La petite actrice

Caïn Bates

       Retour de projection d'un festival de films amateurs, les rues pavées sont désertes et on peut entendre au loin les échos des autres spectateurs qui ressassent leurs souvenirs des comédies proposées. Seule une âme continue de jouer inlassablement dans ces mêmes rues qui ont servis de décors pendant 48h, elle joue comme pour défier le temps accordé, elle joue pour l'arrêter. Et ses pieds nus virevoltent sur les pavés humides, une légère brise lui caresse la joue et elle lui répond d'un semblant de surprise. Tout est écrit dans son scénario, je ne suis qu'un figurant dans son film. 

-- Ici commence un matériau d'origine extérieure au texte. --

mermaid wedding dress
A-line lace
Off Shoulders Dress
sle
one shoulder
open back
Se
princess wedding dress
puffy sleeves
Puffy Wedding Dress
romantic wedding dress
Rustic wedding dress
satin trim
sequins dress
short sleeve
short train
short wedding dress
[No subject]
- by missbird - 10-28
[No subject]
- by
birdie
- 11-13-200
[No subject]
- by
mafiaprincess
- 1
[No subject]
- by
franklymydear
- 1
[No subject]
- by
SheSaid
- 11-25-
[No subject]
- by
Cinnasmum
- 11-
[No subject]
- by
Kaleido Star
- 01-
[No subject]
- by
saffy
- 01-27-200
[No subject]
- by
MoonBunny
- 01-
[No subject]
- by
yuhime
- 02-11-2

           J'ai vu la petite actrice jouer des centaines de fois, inondant les friches et les couloirs déserts de leurs vies passées. Elle sait tout jouer, la Vie et la Mort, la Joie et la Tristesse, La Sagesse et la Démence. Parfois, il me plait d'écrire pour elle, comme pour la voir interpréter ma propre vie mais elle improvise quand le ton se fait trop sérieux. 

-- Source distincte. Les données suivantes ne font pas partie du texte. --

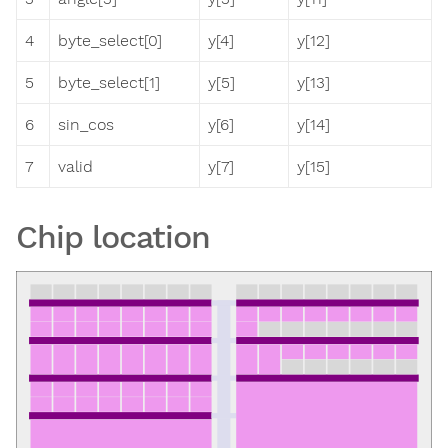
4
byte_select[0]
y[4]
y[12]
5
byte_select[1]
y[5]
y[13]
6
sin_cos
y[6]
y[14]
7
valid
y[7]
y[15]
Chip location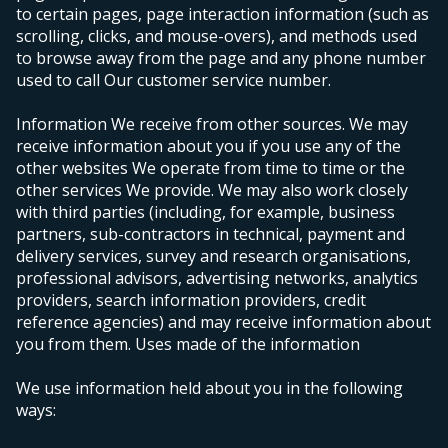
to certain pages, page interaction information (such as
scrolling, clicks, and mouse-overs), and methods used
to browse away from the page and any phone number
used to call Our customer service number.
Information We receive from other sources. We may
receive information about you if you use any of the
other websites We operate from time to time or the
other services We provide. We may also work closely
with third parties (including, for example, business
partners, sub-contractors in technical, payment and
delivery services, survey and research organisations,
professional advisors, advertising networks, analytics
providers, search information providers, credit
reference agencies) and may receive information about
you from them.
Uses made of the information
We use information held about you in the following
ways:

       Au diable les Spielberg et les Godart, la petite actrice se fout de leurs fictions. Elle ne joue que sa propre vie, le monde est son décor, les yeux des passants sont ses écrans de cinéma. Il n'y a qu'un endroit qui soit unique à ses yeux, elle a fixé sa loge quelque part dans mes pensées, elle s'y cache parfois de longues semaines comme un caprice de star. Mais, parfois, ma vision se met à se troubler et, soudain, entre en scène la petite actrice qui s'installe devant moi, me sourie et se met à jouer de plus bel.